Nació en Londres el 1920. Su padre, de
ascendencia judía, era un destacado banquero. Recibió una esmerada educación y
en contra de los deseos de su familia se graduó en física y química, comenzando
a trabajar en un laboratorio de investigación sobre cristalografía y rayos X y
a pesar del ninguneo de sus colegas masculinos, por su prodigiosa inteligencia
y capacidad de trabajo se adelantó a estos en la solución del enigma más
buscada de ese momento: la estructura del ADN. En febrero de 1953 podemos leer
en su cuaderno: ”la molécula de ADN
está formado por una estructura helicoidal de dos o más cadenas” y en sus cajones tenía "imágenes por difracción de
rayos X de dicho ADN"
En
mayo 1953 James Watson y Francis Crick investigadores del Laboratorio de
Cavendish publicaron el descubrimiento de la estructura físico-
química de la doble hélice de la molécula
del ADN. Un hito en la ciencia biológica, que asombro al mundo porque
descifraba el libro de la vida. Casualidad, coincidencia: No: Un colaborador de
Rosalind, Maurice Wilkins mostro a Watson y Crick la fotografía de la doble hélice
sustraída de sus cajones. En 1963 Watson y Crick recibieron el Premio Nobel por
tal descubrimiento .En el podio faltaba Rosalind Franklin. La nula generosidad
de los premiados, su enfermedad y su
prematura muerte a los 37 años del cáncer adquirido quizá por sus excesivas
exposiciones a la radiación, la privó del reconocimiento mundial.

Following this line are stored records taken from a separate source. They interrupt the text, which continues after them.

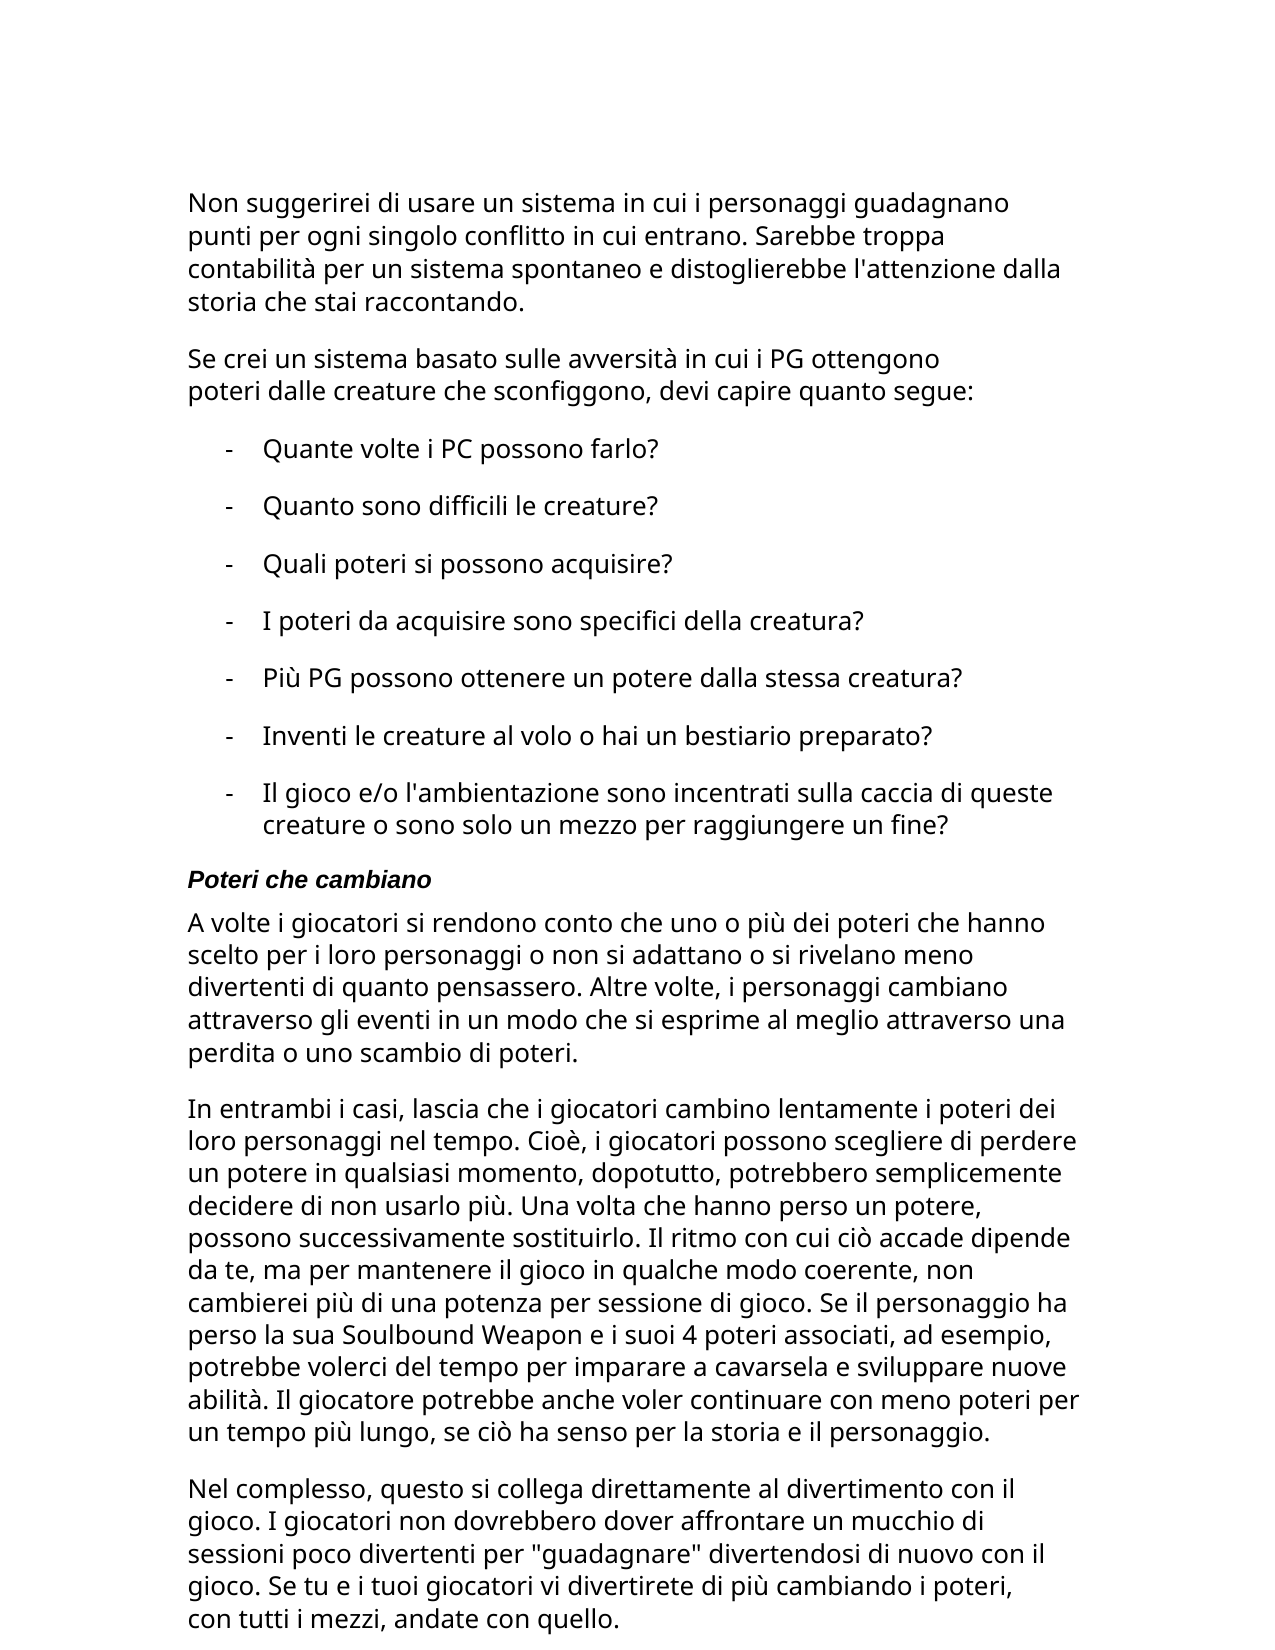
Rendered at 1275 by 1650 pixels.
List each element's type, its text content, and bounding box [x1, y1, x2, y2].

list Il gioco e/o l'ambientazione sono incentrati sulla caccia di queste creature o sono solo un mezzo per raggiungere un fine? [225, 776, 1067, 842]
text Nel complesso, questo si collega direttamente al divertimento con il gioco. I giocatori non dovrebbero dover affrontare un mucchio di sessioni poco divertenti per "guadagnare" divertendosi di nuovo con il gioco. Se tu e i tuoi giocatori vi divertirete di più cambiando i poteri, con tutti i mezzi, andate con quello. [187, 1473, 1060, 1636]
list Quante volte i PC possono farlo? [225, 431, 1125, 466]
list I poteri da acquisire sono specifici della creatura? [225, 603, 1125, 638]
list Più PG possono ottenere un potere dalla stessa creatura? [225, 660, 1125, 696]
text A volte i giocatori si rendono conto che uno o più dei poteri che hanno scelto per i loro personaggi o non si adattano o si rivelano meno divertenti di quanto pensassero. Altre volte, i personaggi cambiano attraverso gli eventi in un modo che si esprime al meglio attraverso una perdita o uno scambio di poteri. [187, 907, 1071, 1070]
text In entrambi i casi, lascia che i giocatori cambino lentamente i poteri dei loro personaggi nel tempo. Cioè, i giocatori possono scegliere di perdere un potere in qualsiasi momento, dopotutto, potrebbero semplicemente decidere di non usarlo più. Una volta che hanno perso un potere, possono successivamente sostituirlo. Il ritmo con cui ciò accade dipende da te, ma per mantenere il gioco in qualche modo coerente, non cambierei più di una potenza per sessione di gioco. Se il personaggio ha perso la sua Soulbound Weapon e i suoi 4 poteri associati, ad esempio, potrebbe volerci del tempo per imparare a cavarsela e sviluppare nuove abilità. Il giocatore potrebbe anche voler continuare con meno poteri per un tempo più lungo, se ciò ha senso per la storia e il personaggio. [187, 1093, 1081, 1449]
list Quali poteri si possono acquisire? [225, 545, 1125, 581]
text Poteri che cambiano [187, 865, 1125, 893]
text Non suggerirei di usare un sistema in cui i personaggi guadagnano punti per ogni singolo conflitto in cui entrano. Sarebbe troppa contabilità per un sistema spontaneo e distoglierebbe l'attenzione dalla storia che stai raccontando. [187, 186, 1071, 319]
list Quanto sono difficili le creature? [225, 488, 1125, 523]
list Inventi le creature al volo o hai un bestiario preparato? [225, 717, 1125, 753]
text Se crei un sistema basato sulle avversità in cui i PG ottengono poteri dalle creature che sconfiggono, devi capire quanto segue: [187, 342, 1004, 408]
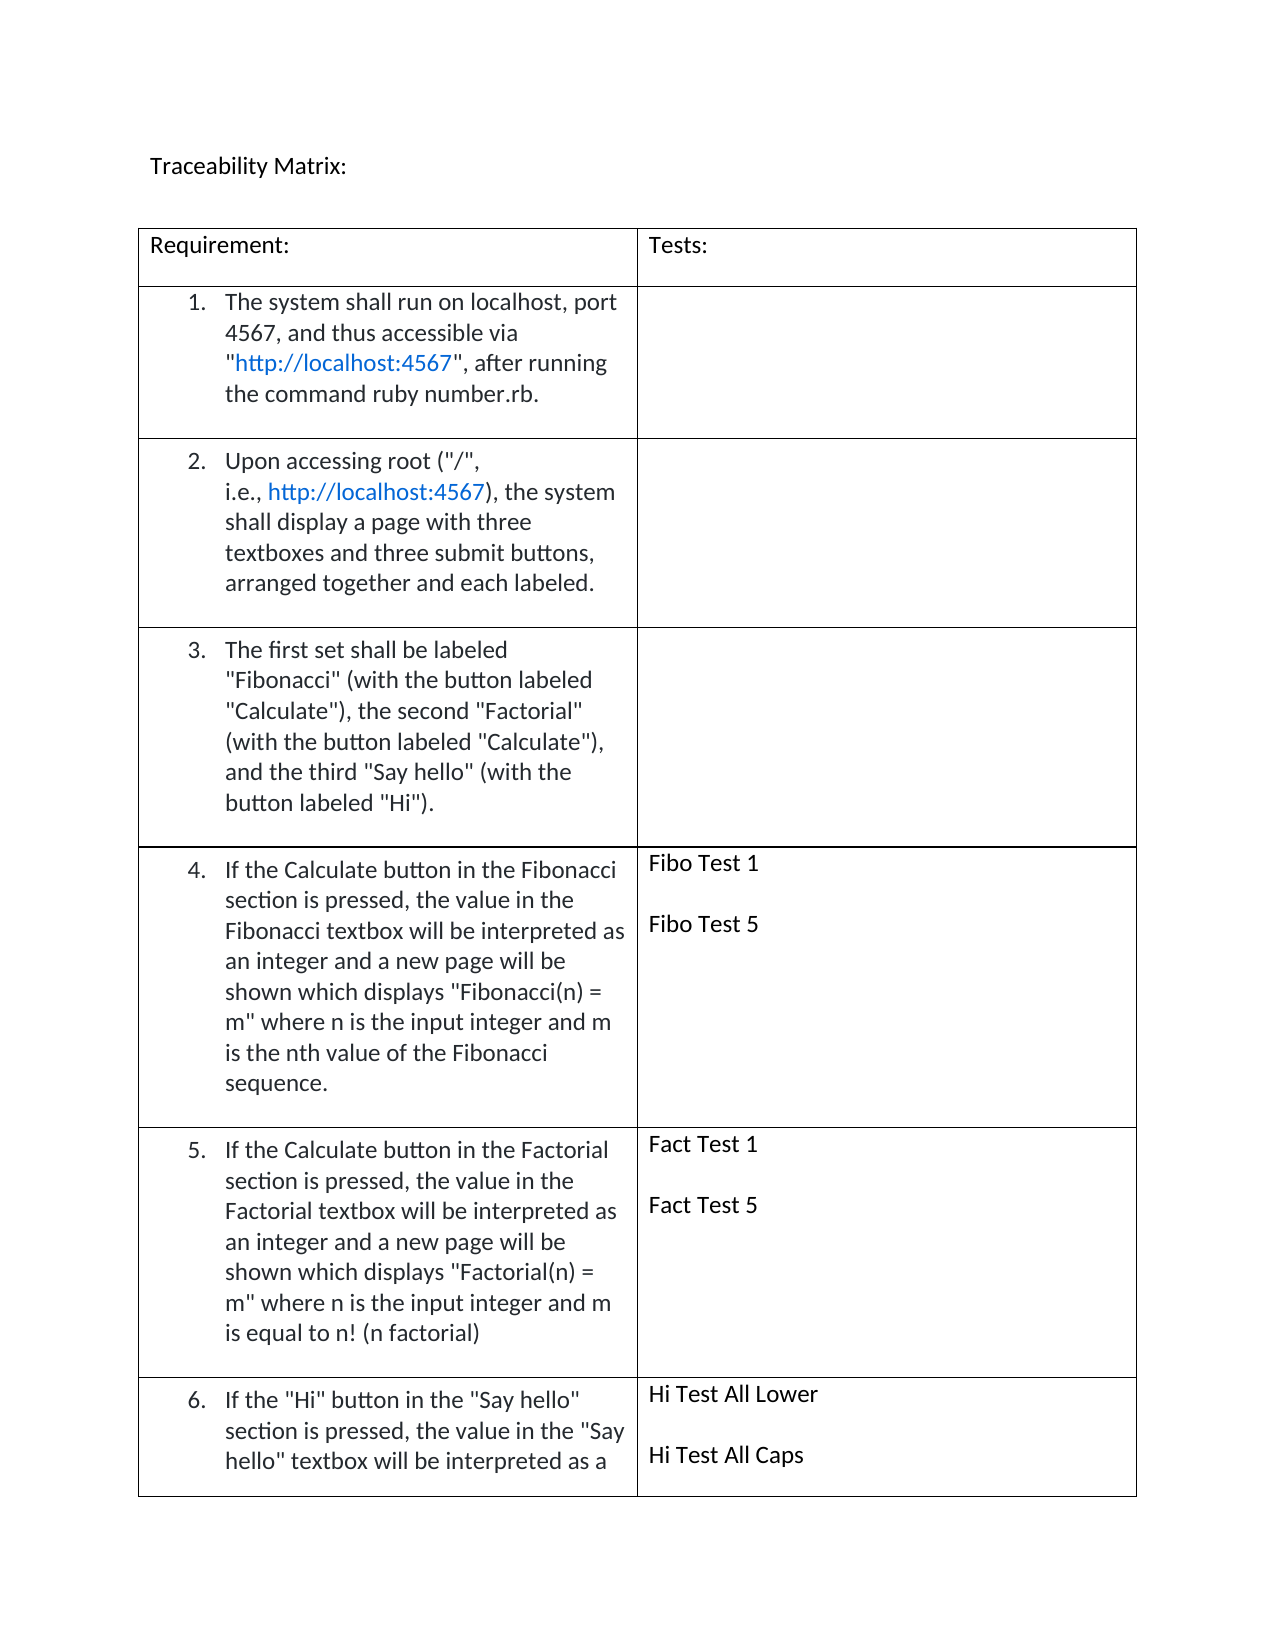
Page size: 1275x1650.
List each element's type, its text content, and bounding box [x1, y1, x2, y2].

table_cell If the "Hi" button in the "Say hello" section is pressed, the value in the "Say hello" textbox will be interpreted as a string and a new page will be shown which displays "Hello, X!" where X is the capitalized version of the input string (e.g., "bob" becomes "BOB", "jAnE" becomes "JANE", "XIAOTING" becomes "XIAOTING". [139, 1378, 637, 1496]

Pero el destino reservó una contundente
caricia póstuma a Rosalind: En 2014, Watson, demente y senil, por unas
desafortunadas declaraciones racistas, sufrió la repulsa social y la perdida de
sus cargos académicos, viéndose obligado a subastar su preciada medalla para
salir del oscuro tunel económico .Unos años antes los herederos de Crick, por
motivos no bien aclarados hicieron mismo con la suya.